Même si ma poésie est morte de palabres métastatiques sournoises et empoisonnées, même si mon verbe gémit en silences furtifs, j'aime toujours autant les arabesques de la langue et la complainte des mots, qu'elles soient teintées de douceur ou armés de béton.

Un exemple d'urbanité poétique auquel je ne me suis jamais identifié par contre est le slam. Sans aucune raison apparente, je suis incapable de m'y attacher. Ivy, Queen KA, Grand Corps Malade, autant de noms qui auraient pu réconcilier la fibre de deux passions qui m'habitent, la musique et la poésie. Néant.

Jusqu'à ce que je tombe sur Grand Corps Mourant, faux slammeur français qui parodie l'art des mots à l'art de la dérision. Ça donne envie de se réconcilier avec les rimes douteuses.

8 commentaires:

Renart L'éveillé a dit…

Moi aussi le slam ça m'endort... Ça fait du bien à lire.

Anonyme a dit…

http://www.youtube.com/watch?v=IoLs5KdeLQg

Patrick Dion a dit…

Renart: C'est pas que ça m'endort. C'est juste que ça ne m'accroche pas.

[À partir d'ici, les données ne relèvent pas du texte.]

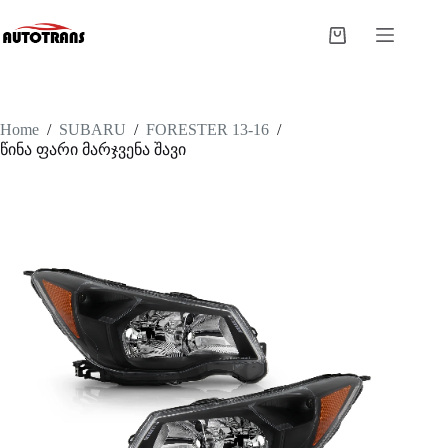
Home
/
SUBARU
/
FORESTER 13-16
/
წინა ფარი მარჯვენა შავი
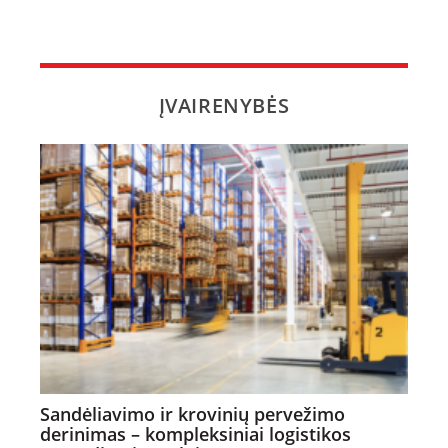
ĮVAIRENYBĖS
Sandėliavimo ir krovinių pervežimo
derinimas – kompleksiniai logistikos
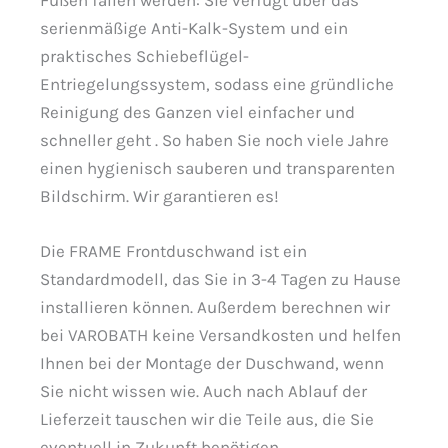
Füßen fallen werden: Sie verfügt über das
serienmäßige Anti-Kalk-System und ein
praktisches Schiebeflügel-
Entriegelungssystem, sodass eine gründliche
Reinigung des Ganzen viel einfacher und
schneller geht . So haben Sie noch viele Jahre
einen hygienisch sauberen und transparenten
Bildschirm. Wir garantieren es!
Die FRAME Frontduschwand ist ein
Standardmodell, das Sie in 3-4 Tagen zu Hause
installieren können. Außerdem berechnen wir
bei VAROBATH keine Versandkosten und helfen
Ihnen bei der Montage der Duschwand, wenn
Sie nicht wissen wie. Auch nach Ablauf der
Lieferzeit tauschen wir die Teile aus, die Sie
eventuell in Zukunft benötigen.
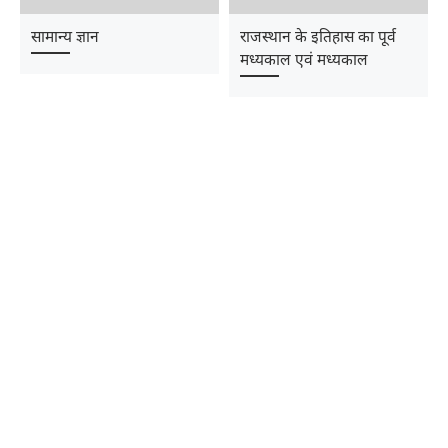
सामान्य ज्ञान
राजस्थान के इतिहास का पूर्व
मध्यकाल एवं मध्यकाल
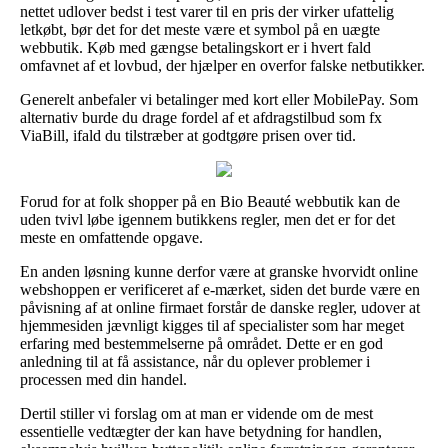
nettet udlover bedst i test varer til en pris der virker ufattelig
letkøbt, bør det for det meste være et symbol på en uægte
webbutik. Køb med gængse betalingskort er i hvert fald
omfavnet af et lovbud, der hjælper en overfor falske netbutikker.
Generelt anbefaler vi betalinger med kort eller MobilePay. Som
alternativ burde du drage fordel af et afdragstilbud som fx
ViaBill, ifald du tilstræber at godtgøre prisen over tid.
Forud for at folk shopper på en Bio Beauté webbutik kan de
uden tvivl løbe igennem butikkens regler, men det er for det
meste en omfattende opgave.
En anden løsning kunne derfor være at granske hvorvidt online
webshoppen er verificeret af e-mærket, siden det burde være en
påvisning af at online firmaet forstår de danske regler, udover at
hjemmesiden jævnligt kigges til af specialister som har meget
erfaring med bestemmelserne på området. Dette er en god
anledning til at få assistance, når du oplever problemer i
processen med din handel.
Dertil stiller vi forslag om at man er vidende om de mest
essentielle vedtægter der kan have betydning for handlen,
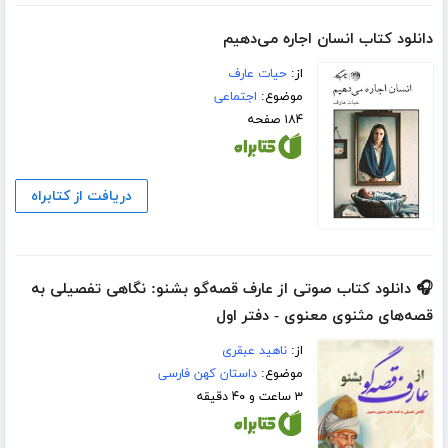
دانلود کتاب انسان اجاره می‌دهیم
از:
حیات عارف
موضوع:
اجتماعی
۱۸۴ صفحه
دریافت از کتابراه
🎧 دانلود کتاب صوتی از عارف قصه‌گو بشنو: نگاهی تفصیلی به
قصه‌های مثنوی معنوی - دفتر اول
از:
ناهید عبقری
موضوع:
داستان کهن فارسی
۳ ساعت و ۴۰ دقیقه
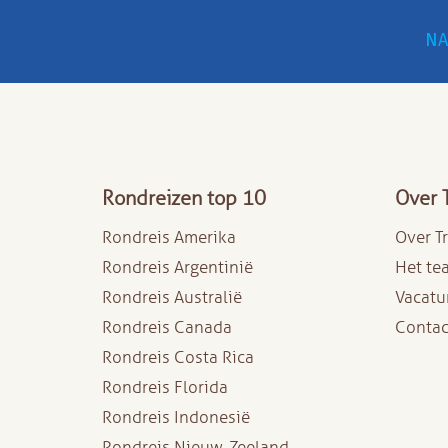
NA
Rondreizen top 10
Over 
Rondreis Amerika
Over T
Rondreis Argentinië
Het te
Rondreis Australië
Vacatu
Rondreis Canada
Contac
Rondreis Costa Rica
Rondreis Florida
Rondreis Indonesië
Rondreis Nieuw-Zeeland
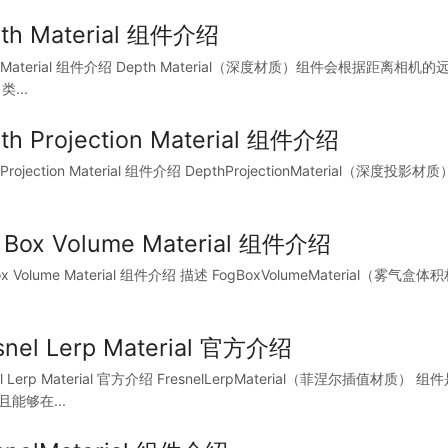
th Material 组件介绍
h Material 组件介绍 Depth Material（深度材质）组件会根
类...
th Projection Material 组件介绍
h Projection Material 组件介绍 DepthProjectionMateri
 Box Volume Material 组件介绍
Box Volume Material 组件介绍 描述 FogBoxVolumeMateri
snel Lerp Material 官方介绍
nel Lerp Material 官方介绍 FresnelLerpMaterial（菲涅尔
能够在...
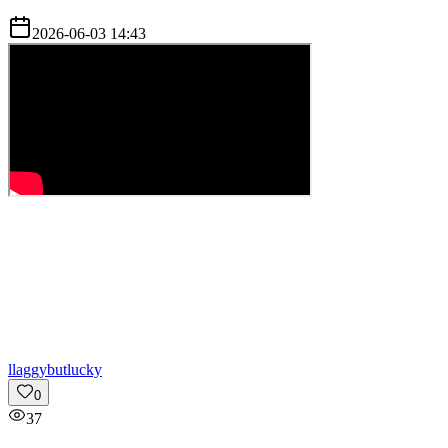
2026-06-03 14:43
l
laggybutlucky
0
37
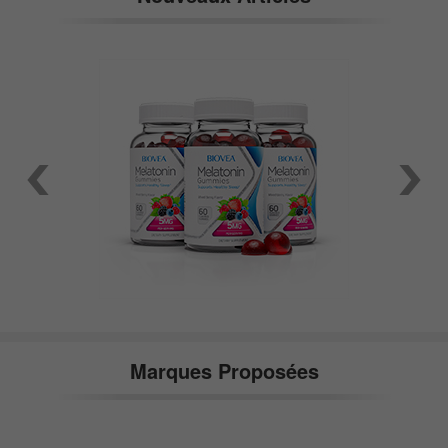
Marques Proposées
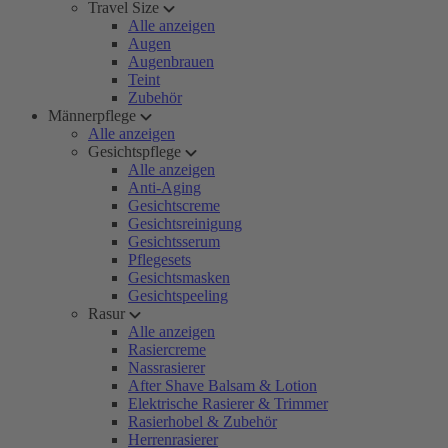
Travel Size
Alle anzeigen
Augen
Augenbrauen
Teint
Zubehör
Männerpflege
Alle anzeigen
Gesichtspflege
Alle anzeigen
Anti-Aging
Gesichtscreme
Gesichtsreinigung
Gesichtsserum
Pflegesets
Gesichtsmasken
Gesichtspeeling
Rasur
Alle anzeigen
Rasiercreme
Nassrasierer
After Shave Balsam & Lotion
Elektrische Rasierer & Trimmer
Rasierhobel & Zubehör
Herrenrasierer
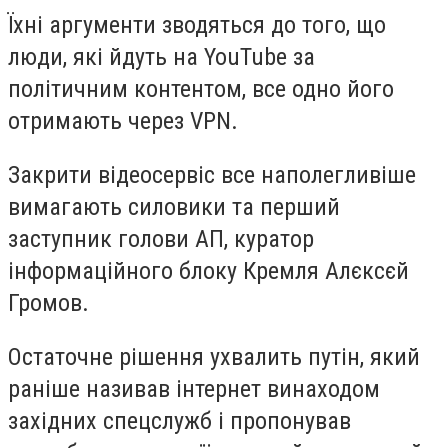
Їхні аргументи зводяться до того, що
люди, які йдуть на YouTube за
політичним контентом, все одно його
отримають через VPN.
Закрити відеосервіс все наполегливіше
вимагають силовики та перший
заступник голови АП, куратор
інформаційного блоку Кремля Алєксєй
Громов.
Остаточне рішення ухвалить путін, який
раніше називав інтернет винаходом
західних спецслужб і пропонував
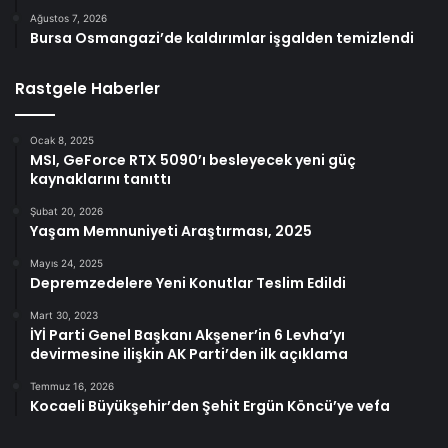
Ağustos 7, 2026
Bursa Osmangazi’de kaldırımlar işgalden temizlendi
Rastgele Haberler
Ocak 8, 2025
MSI, GeForce RTX 5090’ı besleyecek yeni güç
kaynaklarını tanıttı
Şubat 20, 2026
Yaşam Memnuniyeti Araştırması, 2025
Mayıs 24, 2025
Depremzedelere Yeni Konutlar Teslim Edildi
Mart 30, 2023
İYİ Parti Genel Başkanı Akşener’in 6 Levha’yı
devirmesine ilişkin AK Parti’den ilk açıklama
Temmuz 16, 2026
Kocaeli Büyükşehir’den Şehit Ergün Köncü’ye vefa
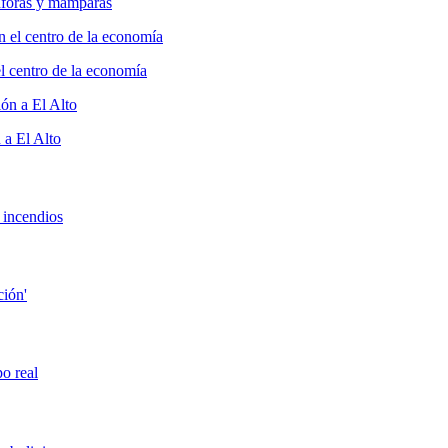
ánforas y mamparas
el centro de la economía
 a El Alto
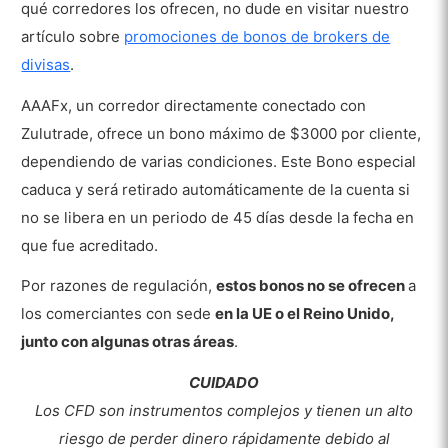
qué corredores los ofrecen, no dude en visitar nuestro
artículo sobre
promociones de bonos de brokers de
divisas
.
AAAFx, un corredor directamente conectado con
Zulutrade, ofrece un bono máximo de $3000 por cliente,
dependiendo de varias condiciones. Este Bono especial
caduca y será retirado automáticamente de la cuenta si
no se libera en un periodo de 45 días desde la fecha en
que fue acreditado.
Por razones de regulación,
estos bonos no se ofrecen
a
los comerciantes con sede
en la UE o el Reino Unido,
junto con algunas otras áreas
.
CUIDADO
Los CFD son instrumentos complejos y tienen un alto
riesgo de perder dinero rápidamente debido al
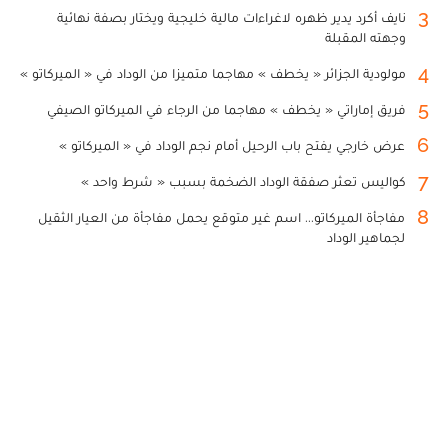
3
نايف أكرد يدير ظهره لاغراءات مالية خليجية ويختار بصفة نهائية
وجهته المقبلة
4
مولودية الجزائر « يخطف » مهاجما متميزا من الوداد في « الميركاتو »
5
فريق إماراتي « يخطف » مهاجما من الرجاء في الميركاتو الصيفي
6
عرض خارجي يفتح باب الرحيل أمام نجم الوداد في « الميركاتو »
7
كواليس تعثر صفقة الوداد الضخمة بسبب « شرط واحد »
8
مفاجأة الميركاتو... اسم غير متوقع يحمل مفاجأة من العيار الثقيل
لجماهير الوداد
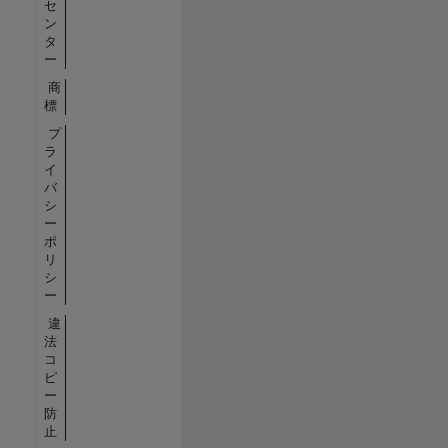
セ
ン
タ
ー
商
標
プ
ラ
イ
バ
シ
ー
ポ
リ
シ
ー
違
法
コ
ピ
ー
防
止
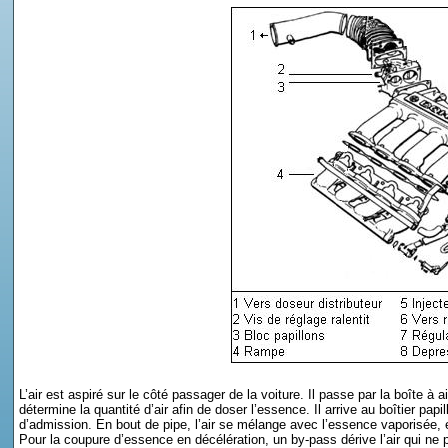
L’air est aspiré sur le côté passager de la voiture. Il passe par la boîte à air
détermine la quantité d’air afin de doser l’essence. Il arrive au boîtier pap
d’admission. En bout de pipe, l’air se mélange avec l’essence vaporisée,
Pour la coupure d’essence en décélération, un by-pass dérive l’air qui ne 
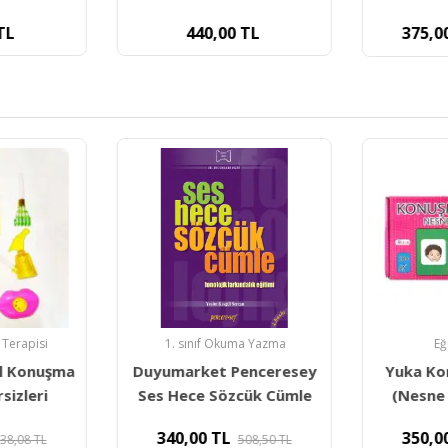
TL
440,00
TL
375,0
 Terapisi
1. sınıf Okuma Yazma
Eğ
l Konuşma
Duyumarket Penceresey
Yuka Ko
sizleri
Ses Hece Sözcük Cümle
(Nesne 
340,00
TL
350,0
38,08
TL
508,50
TL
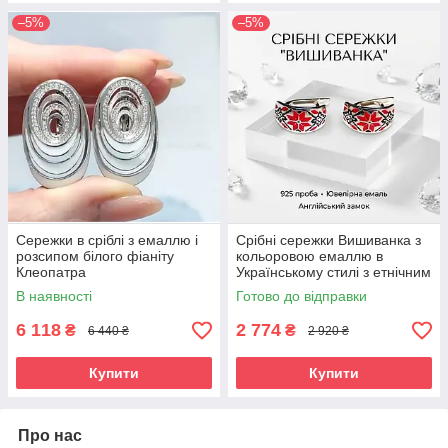
–5%
–5%
Сережки в сріблі з емаллю і
Срібні сережки Вишиванка з
розсипом білого фіаніту
кольоровою емаллю в
Клеопатра
Українському стилі з етнічним
орнаментом 1,5х1 см. срібло
В наявності
Готово до відправки
6 118
2 774
₴
₴
6 440 ₴
2 920 ₴
Купити
Купити
Про нас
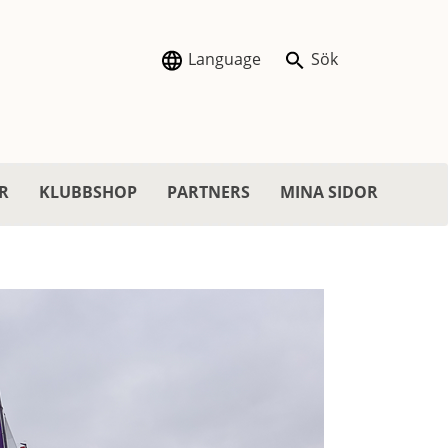
Language
Sök
R
KLUBBSHOP
PARTNERS
MINA SIDOR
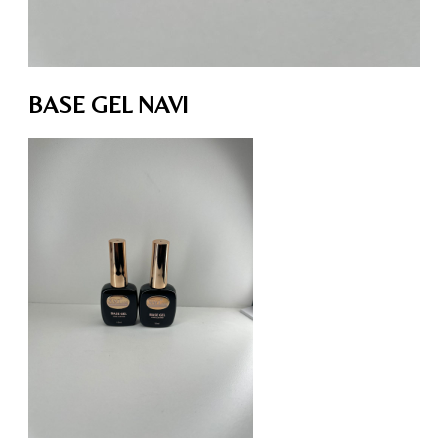
BASE GEL NAVI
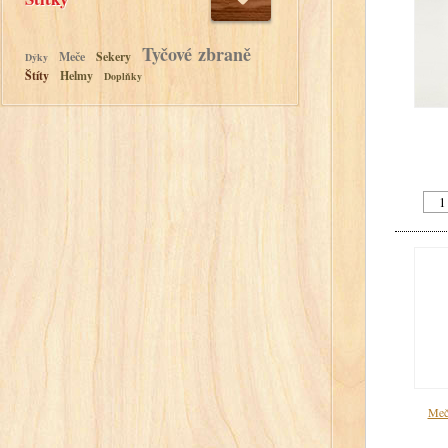
Tyčové zbraně
Meče
Sekery
Dýky
Štíty
Helmy
Doplňky
Meč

Anonyme: Ça slamme pas fort de son côté!

Renart L'éveillé a dit…

Désolé pour le "aussi"...

Je vais dormir seul d'abord!

Patrick Dion a dit…

Ben non, t'as une tite famille! ;-)

Bill Cosby a dit…

haaaaaaaaaaaaaaa deja l'accent francais pas capable 10 seconde c'est trop

Abattez le quelqu'un sa presse

Renart L'éveillé a dit…

;)

Patrick Dion a dit…

Bill: Est-ce que l'arbre te cache la forêt, toi?